Key messages Review authors collected and analysed all relevant studies to answer
this question and found 25 studies. This review found unreliable evidence that interventions
reduced the number of discrepancies in patients' medications as they transition between
different healthcare settings. Similarly, the benefit in terms of clinically orientated
outcomes (e.g. admission to hospital) was uncertain. What was studied in the review?
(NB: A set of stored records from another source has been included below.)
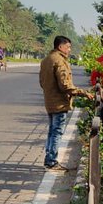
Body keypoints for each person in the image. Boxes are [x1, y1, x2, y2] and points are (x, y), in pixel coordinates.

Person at [38, 35, 89, 171]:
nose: (69, 50)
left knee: (52, 131)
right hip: (59, 103)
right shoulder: (60, 61)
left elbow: (42, 83)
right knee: (57, 131)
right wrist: (83, 93)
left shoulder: (46, 60)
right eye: (68, 47)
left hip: (49, 101)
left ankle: (49, 159)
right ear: (60, 47)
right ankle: (51, 161)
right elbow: (65, 85)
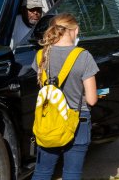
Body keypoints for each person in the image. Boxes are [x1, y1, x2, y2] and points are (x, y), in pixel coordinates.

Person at [31, 13, 99, 180]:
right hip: (77, 120)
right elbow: (91, 99)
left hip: (48, 120)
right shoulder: (83, 56)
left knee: (42, 172)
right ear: (74, 30)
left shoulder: (41, 56)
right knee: (71, 174)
We included studies that used a randomised design where people were randomly put into
one of two or more treatment groups. The main outcome of interest was whether the
possibility of any discrepancies in a patient's medication list was reduced following
the intervention. Other outcomes that were assessed in the review were the intervention's
impact on the number of medication discrepancies, medication side effects, preventable
medication side effects, hospital usage (e.g. emergency department visits and readmission
to hospital), negative/adverse impacts of the intervention and resource usage. What
are the main results of the review? The review authors found 25 studies conducted
in eight different countries in hospital or immediately related settings. Twenty‐three
studies were primarily pharmacist delivered, one was an electronic reconciliation
tool and one medical record changes. Studies mainly included older people prescribed
multiple medications. While many studies reduced the presence of at least one medication
discrepancy in people receiving the intervention, we were uncertain whether reconciliation
reduced discrepancies as the reliability of the evidence was very low. The evidence
for the intervention's effect on the number of discrepancies and on clinical outcomes
such as actual and preventable medication side effects, combined measures of healthcare
utilisation and unplanned readmissions to hospital itself was varying with evidence
ranging from moderate to low or very low reliability. How up‐to‐date is this review?
The review authors searched for studies that had been published up to January 2018.